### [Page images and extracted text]
=== Begin Enclosure ===

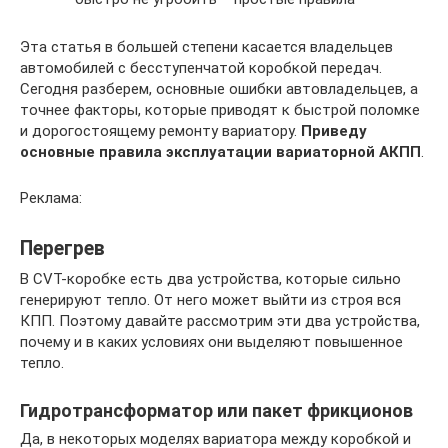
Эта статья в большей степени касается владельцев
автомобилей с бесступенчатой коробкой передач.
Сегодня разберем, основные ошибки автовладельцев, а
точнее факторы, которые приводят к быстрой поломке
и дорогостоящему ремонту вариатору.
Приведу
основные правила эксплуатации вариаторной АКПП
.
Реклама:
Перегрев
В CVT-коробке есть два устройства, которые сильно
генерируют тепло. От него может выйти из строя вся
КПП. Поэтому давайте рассмотрим эти два устройства,
почему и в каких условиях они выделяют повышенное
тепло.
Гидротрансформатор или пакет фрикционов
Да, в некоторых моделях вариатора между коробкой и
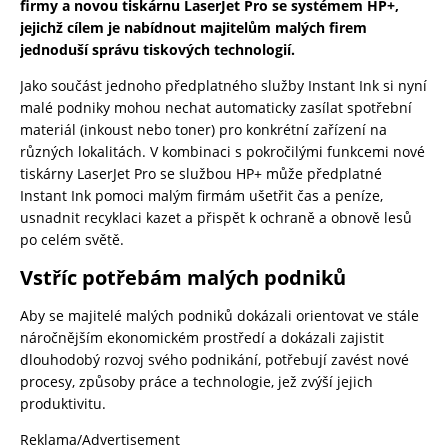
firmy a novou tiskárnu LaserJet Pro se systémem HP+,
jejichž cílem je nabídnout majitelům malých firem
jednoduší správu tiskových technologií.
Jako součást jednoho předplatného služby Instant Ink si nyní
malé podniky mohou nechat automaticky zasílat spotřební
materiál (inkoust nebo toner) pro konkrétní zařízení na
různých lokalitách. V kombinaci s pokročilými funkcemi nové
tiskárny LaserJet Pro se službou HP+ může předplatné
Instant Ink pomoci malým firmám ušetřit čas a peníze,
usnadnit recyklaci kazet a přispět k ochraně a obnově lesů
po celém světě.
Vstříc potřebám malých podniků
Aby se majitelé malých podniků dokázali orientovat ve stále
náročnějším ekonomickém prostředí a dokázali zajistit
dlouhodobý rozvoj svého podnikání, potřebují zavést nové
procesy, způsoby práce a technologie, jež zvýší jejich
produktivitu.
Reklama/Advertisement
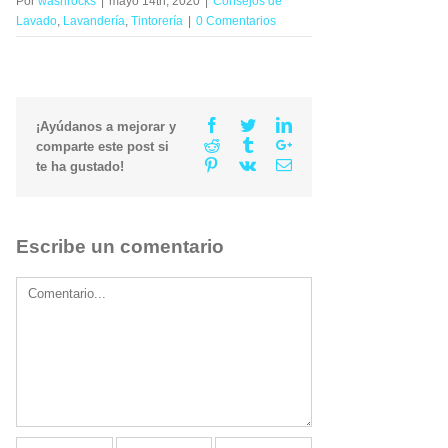
Por
washrocks
|
mayo 14th, 2020
|
Consejos de
Lavado
,
Lavandería
,
Tintorería
|
0 Comentarios
Facebook
Twitter
Linkedin
¡Ayúdanos a mejorar y
Reddit
Tumblr
Google+
comparte este post si
Pinterest
Vk
Email
te ha gustado!
Escribe un comentario
Comment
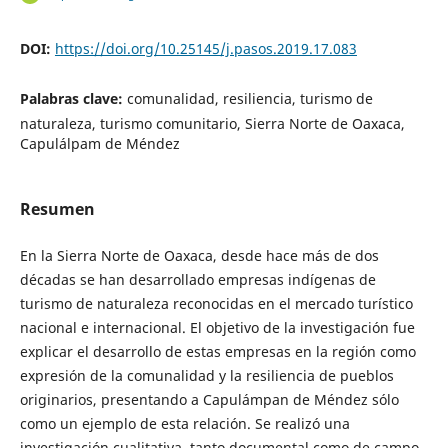
DOI:
https://doi.org/10.25145/j.pasos.2019.17.083
Palabras clave:
comunalidad, resiliencia, turismo de
naturaleza, turismo comunitario, Sierra Norte de Oaxaca,
Capulálpam de Méndez
Resumen
En la Sierra Norte de Oaxaca, desde hace más de dos
décadas se han desarrollado empresas indígenas de
turismo de naturaleza reconocidas en el mercado turístico
nacional e internacional. El objetivo de la investigación fue
explicar el desarrollo de estas empresas en la región como
expresión de la comunalidad y la resiliencia de pueblos
originarios, presentando a Capulámpan de Méndez sólo
como un ejemplo de esta relación. Se realizó una
investigación cualitativa, tanto documental como de campo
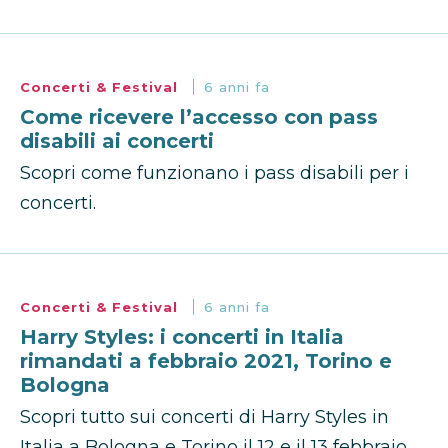
Concerti & Festival
6 anni fa
Come ricevere l’accesso con pass
disabili ai concerti
Scopri come funzionano i pass disabili per i
concerti.
Concerti & Festival
6 anni fa
Harry Styles: i concerti in Italia
rimandati a febbraio 2021, Torino e
Bologna
Scopri tutto sui concerti di Harry Styles in
Italia a Bologna e Torino il 12 e il 13 febbraio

=== End Enclosure ===

### [INSTRUCTION]
Every line with "podniků" in it should be copied from the entries above.

### [TASK OUTPUT]
Vstříc potřebám malých podniků
Aby se majitelé malých podniků dokázali orientovat ve stále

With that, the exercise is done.